En mettant en place un tel système, le grand Ambroise Croizat a effectivement jeté les fondements sur lesquels il devient urgent à la fois de s’appuyer et de se reposer. La Sécurité sociale de par son principe – chacun cotise selon ses moyens et reçoit selon ses besoins – est la preuve éclatante qu’un autre système est possible. En cela, les mesures portées par ce gouvernement de classe visant à transformer les cotisations sociales en CSG sont dramatiques et assurément le moyen de déposséder ladite Sécurité sociale de son caractère révolutionnaire. Il ne s’agit évidemment pas de dire que celle-ci est parfaitement socialiste dans la mesure où les circuits financiers passent encore par l’économie, les banques ou les institutions capitalistes mais bien d’expliquer la portée qu’a ce à quoi l’on s’est finalement habitué sans se rendre compte d’à quel point elle pouvait servir d’appui à l’élaboration d’une autre société. De la même manière que le statut des fonctionnaires n’est pas un archaïsme comme le vendent macronistes et médias dominants, la Sécurité sociale n’est pas un outil désuet qu’il s’agirait de remettre au goût du jour pour reprendre les éléments de langage partagés par les dominants. Au contraire, ce conquis social majeur doit non seulement être préservé mais surtout approfondi. Assez des luttes défensives, il est grand temps de repasser à l’offensive pour faire reculer le capital. Face aux forces xénophobes d’une part et néolibérales d’autre part – qui ne forment finalement que les deux faces d’un même Janus, celui de la compétition – il devient chaque jour plus urgent de rallumer les étoiles. Face à la compétition de tous contre chacun que propose le néolibéralisme et la compétition entre ethnies que propose l’extrême-droite, il nous est chaque jour plus urgent de sortir de cette nuit noire et menaçante, de proposer un autre chemin, de jouer en somme les Prométhée face au Zeus capitaliste. Peut-être un tel engagement massif est-il une utopie mais si nous échouons à cela nous aurons définitivement perdu. Et il ne nous restera qu’à pleurer sur notre sort. Ils veulent casser notre digue, transformons nous en tsunami pour briser la leur.

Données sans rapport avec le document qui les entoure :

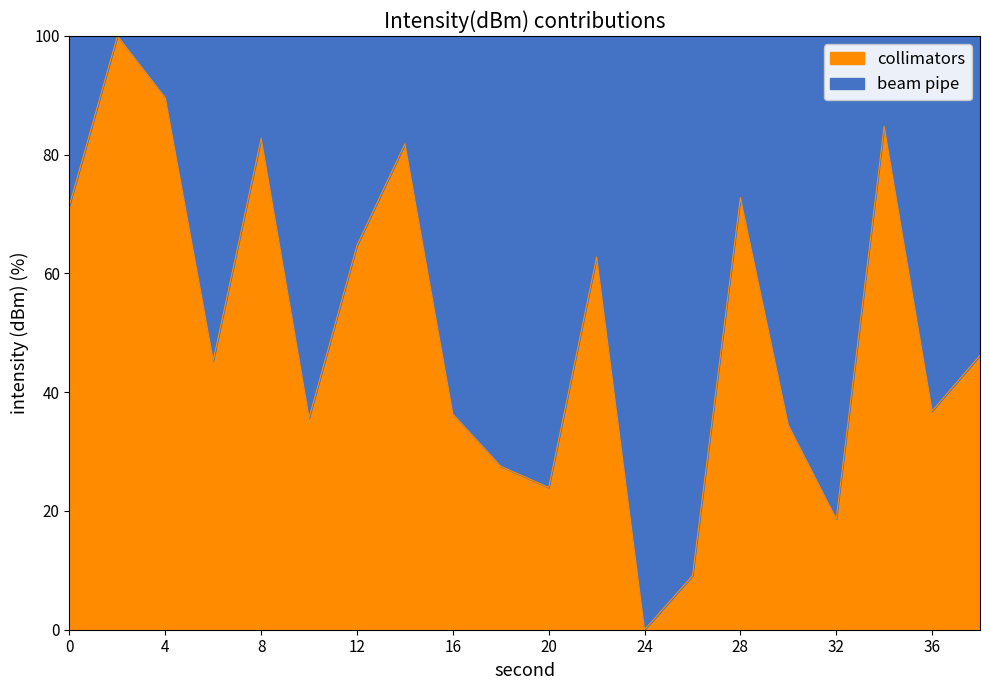

Where is the data nearest to the value 50?

38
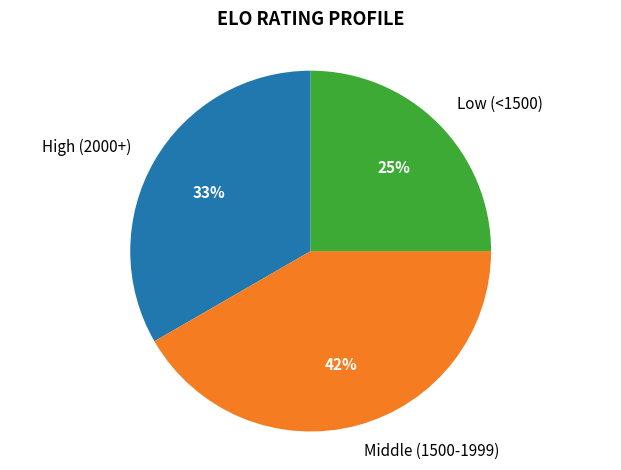

Does any single category account for the majority?

No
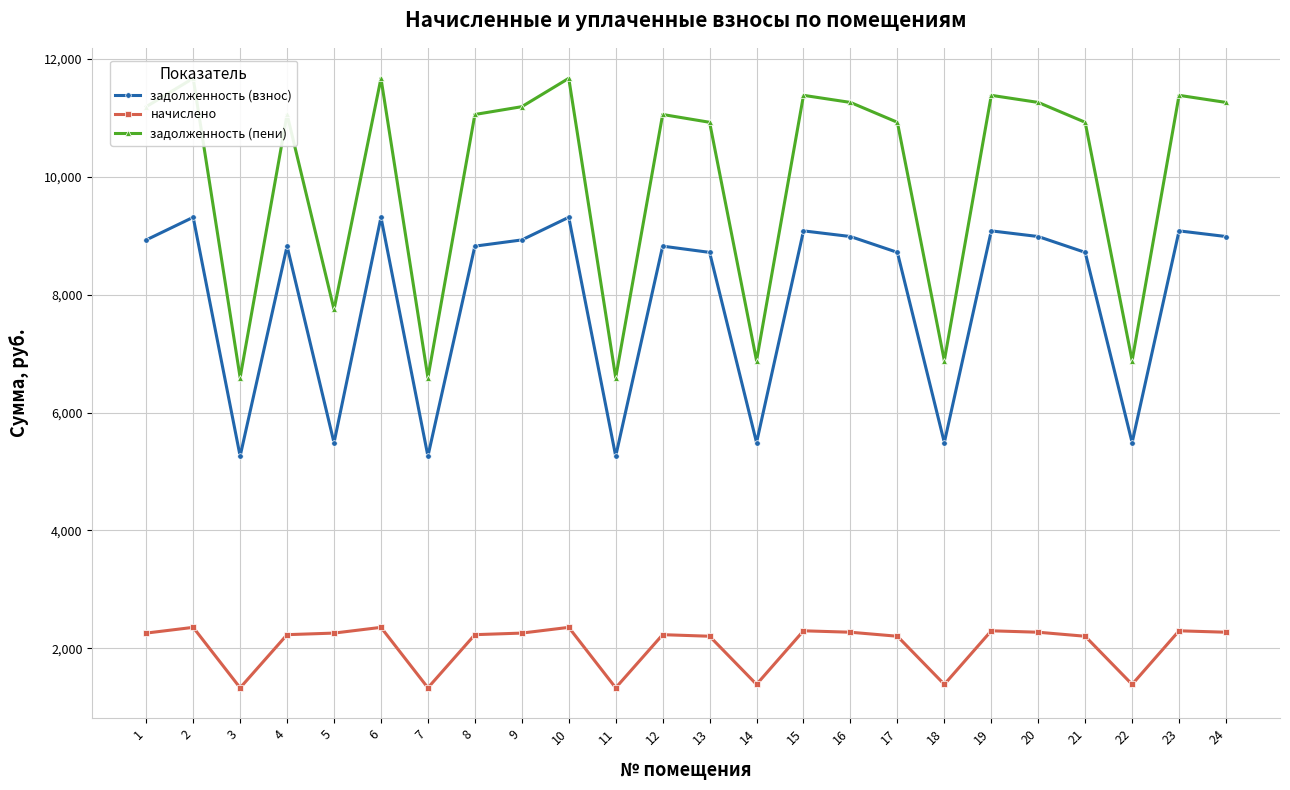

Rank the categories by начислено value from highest to lowest.

2, 6, 10, 15, 19, 23, 16, 20, 24, 1, 5, 9, 4, 8, 12, 13, 17, 21, 14, 18, 22, 3, 7, 11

Un commentaire sur “La Sécurité sociale ou la digue à protéger

  1. Bravo !
    je pense pour ma part depuis longtemps qu’il serait bon de libérer totalement la Sécu de la tutelle de l’état en en faisant un quatrième pouvoir, maitre de son financement et de son organisation et rendant compte directement au peuple par des élections. Ce n’est pas la différence cotisations sociale/impôts qui compte, celle ci n’est que la survivance d’un vieux fond proudhonien de notre histoire, mais la place première de la sécurité dans nos priorités. Prenant ainsi de front le démantèlement concurrentiel de notre République.